Directions ▸ Where in the entries below does "ramach" appear? Copy every line that has it.

[Stored items]
===============
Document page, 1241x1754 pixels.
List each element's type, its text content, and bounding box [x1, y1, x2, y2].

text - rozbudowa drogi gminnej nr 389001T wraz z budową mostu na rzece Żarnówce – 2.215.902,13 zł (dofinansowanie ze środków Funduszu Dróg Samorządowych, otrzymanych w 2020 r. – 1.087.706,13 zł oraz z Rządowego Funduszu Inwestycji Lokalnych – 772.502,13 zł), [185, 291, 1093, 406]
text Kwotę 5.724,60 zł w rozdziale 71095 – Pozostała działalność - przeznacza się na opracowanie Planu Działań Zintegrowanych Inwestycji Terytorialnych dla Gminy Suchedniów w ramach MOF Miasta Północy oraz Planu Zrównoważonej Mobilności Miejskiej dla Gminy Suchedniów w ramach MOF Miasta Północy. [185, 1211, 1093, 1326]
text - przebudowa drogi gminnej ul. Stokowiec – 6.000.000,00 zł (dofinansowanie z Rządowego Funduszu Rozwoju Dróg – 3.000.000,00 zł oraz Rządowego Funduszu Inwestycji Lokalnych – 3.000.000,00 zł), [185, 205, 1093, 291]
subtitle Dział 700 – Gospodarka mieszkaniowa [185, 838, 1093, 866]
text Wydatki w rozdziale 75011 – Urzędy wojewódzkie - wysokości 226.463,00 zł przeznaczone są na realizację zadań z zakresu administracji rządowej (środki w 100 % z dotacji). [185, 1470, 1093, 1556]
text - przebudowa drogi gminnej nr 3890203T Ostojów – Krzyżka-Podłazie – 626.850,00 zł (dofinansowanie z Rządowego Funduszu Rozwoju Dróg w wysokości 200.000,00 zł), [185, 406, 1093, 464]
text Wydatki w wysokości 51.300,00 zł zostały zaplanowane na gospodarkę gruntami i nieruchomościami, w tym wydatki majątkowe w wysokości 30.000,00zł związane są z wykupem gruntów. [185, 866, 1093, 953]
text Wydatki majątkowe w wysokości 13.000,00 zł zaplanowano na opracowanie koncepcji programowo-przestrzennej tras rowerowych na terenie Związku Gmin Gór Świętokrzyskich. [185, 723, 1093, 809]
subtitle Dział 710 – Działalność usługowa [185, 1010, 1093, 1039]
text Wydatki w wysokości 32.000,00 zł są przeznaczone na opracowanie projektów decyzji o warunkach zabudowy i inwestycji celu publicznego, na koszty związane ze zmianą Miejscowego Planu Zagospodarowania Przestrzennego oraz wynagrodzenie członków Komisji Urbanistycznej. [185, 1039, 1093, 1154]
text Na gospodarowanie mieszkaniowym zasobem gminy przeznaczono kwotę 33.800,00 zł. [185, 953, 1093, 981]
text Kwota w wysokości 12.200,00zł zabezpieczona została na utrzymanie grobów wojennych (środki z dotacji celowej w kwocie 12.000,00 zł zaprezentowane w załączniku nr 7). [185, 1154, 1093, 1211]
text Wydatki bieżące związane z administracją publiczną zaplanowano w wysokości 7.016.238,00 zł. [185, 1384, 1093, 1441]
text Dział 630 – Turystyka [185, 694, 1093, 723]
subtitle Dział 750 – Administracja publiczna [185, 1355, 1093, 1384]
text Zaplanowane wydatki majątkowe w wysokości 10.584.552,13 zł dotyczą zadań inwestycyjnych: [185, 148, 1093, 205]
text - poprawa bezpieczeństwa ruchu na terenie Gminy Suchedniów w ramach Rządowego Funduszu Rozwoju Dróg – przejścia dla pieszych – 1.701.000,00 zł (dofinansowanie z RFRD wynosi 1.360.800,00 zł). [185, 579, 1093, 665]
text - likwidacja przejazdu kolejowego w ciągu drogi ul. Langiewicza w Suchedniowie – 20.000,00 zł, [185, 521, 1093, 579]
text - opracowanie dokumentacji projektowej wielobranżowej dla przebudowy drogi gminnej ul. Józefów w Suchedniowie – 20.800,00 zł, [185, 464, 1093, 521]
===============
Worked solution ▸
text Kwotę 5.724,60 zł w rozdziale 71095 – Pozostała działalność - przeznacza się na opracowanie Planu Działań Zintegrowanych Inwestycji Terytorialnych dla Gminy Suchedniów w ramach MOF Miasta Północy oraz Planu Zrównoważonej Mobilności Miejskiej dla Gminy Suchedniów w ramach MOF Miasta Północy. [185, 1211, 1093, 1326]
text - poprawa bezpieczeństwa ruchu na terenie Gminy Suchedniów w ramach Rządowego Funduszu Rozwoju Dróg – przejścia dla pieszych – 1.701.000,00 zł (dofinansowanie z RFRD wynosi 1.360.800,00 zł). [185, 579, 1093, 665]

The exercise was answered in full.